Casual words that change the world
President Reagan had a busy week in Washington last week. He held his fourth press conference and answered complicated questions. He sent his AWACS package to Congress -- the promise to send $8.5 billion worth of sophisticated radar planes and equipment of Saudi Arabia over Israel's objection.He announced that he would ask congressional approval to build 100 MX missiles and 100 B-1 bombers under a $180 billion program to upgrade nuclear forces. What a combination; it was hard to comprehend it all. It was hard to follow technical details. What a week.
In the midst of it all, in a follow-up answer to a press conference question, Mr. Reagan said that the US would not allow Saudi Arabia and its oil to fall into hostile hands, whether external or internal. The pledge apparently applied not only to Saudi but to other Persian Gulf states. "There's no way that we could stand by and see that taken over by anyone that would shut off that oil," the President said. Later he said explicitly, "Saudi Arabia -- we will not permit to be an Iran."

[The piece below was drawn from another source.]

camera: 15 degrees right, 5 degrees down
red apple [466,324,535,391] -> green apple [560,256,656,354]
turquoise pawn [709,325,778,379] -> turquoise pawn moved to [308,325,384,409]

So was enunciated a Reagan doctrine which broadens America's earlier commitment to the oil-rich area, already given by Jimmy Carter. Sometimes these pledges seem so casual when they are uttered; they are lost in the stream of events. It reminds me of a speech Dean Acheson gave here at the National Press Club in early January 1950. It was a lunchtime address; the secretary of state was elegant, aristocratic, elitist as always; his moustache bristled; he outlined the "defense perimeter" of the containment policy in Asia. He drew a line that seemed to exclude Korea. You know what happened. I am reminded of it in reading Ronald Steel's fine biography "Walter Lippmann and the American Century." Lippmann, of course, was a Washington observer and commentator on it all. Shortly thereafter North Korea launched a Soviet-backed invasion of South Korea. What should we do?
The world situation was confused (it is always confused). the Cold War was developing. communist China was throwing out Chiang Kai-shek, who went to Formosa (Taiwan). America readied a peace treaty with Japan which turned Japan into an advance base of American power. russia was alarmed by the expansion and militarization of NATO and the German question. Senator McCarthy shouted that the Truman administration was corrupt with communism and did not dare act. Gen. Douglas MacArthur, our proconsul in Japan, told a visitor that anyone who committed an army to the mainland of Asia should have his reason examined. So what would Truman do?
Wars sometimes seem to happen casually. A phrase at a presidential press conference, the name of a nation omitted in proclaiming a defense perimeter. What happened in 1950 was that Truman on June 30 ordered US troops into action as North Korea's army surged over the 38th parallel into South Korea. It was in an area that never before seemed vital to America's national interest (unlike the Persian Gulf).
Truman did not ask a war declaration from Congress but used his authority as commander in chief. The public seemed to approve. Douglas MacArthur was told to push back the communist invaders. He landed his troops behind the enemy's lines at Inchon in a brilliant tactical maneuver that routed them. So far so good.
But now in Washington, hubris took over and containment policy gave way to "liberation." american troops were forcing the retreating North Korean troops up to the Chinese border on the Yalu River. Chinese repeatedly warned against a crossing, but Acheson told MacArthur to push on. The general said he would "bring the boys home by Christmas." Chinese troops suddenly moved south across the Yalu, and trapped and destroyed numbers of American and associated forces. So a sorry era began. Looking back on it now it seems that the US got into the Vietnam maladventure almost as casually.
Ronald Reagan last week made his comments from what appeared to be a careful study and on a path indicated by his predecessor. The thing a Washington observer notes is how casual these pledges seem when first heard; how easy and mild they sound at the time. You ponder them afterwards. What does it mean to say that "we will not permit Saudi Arabia to be an Iran"?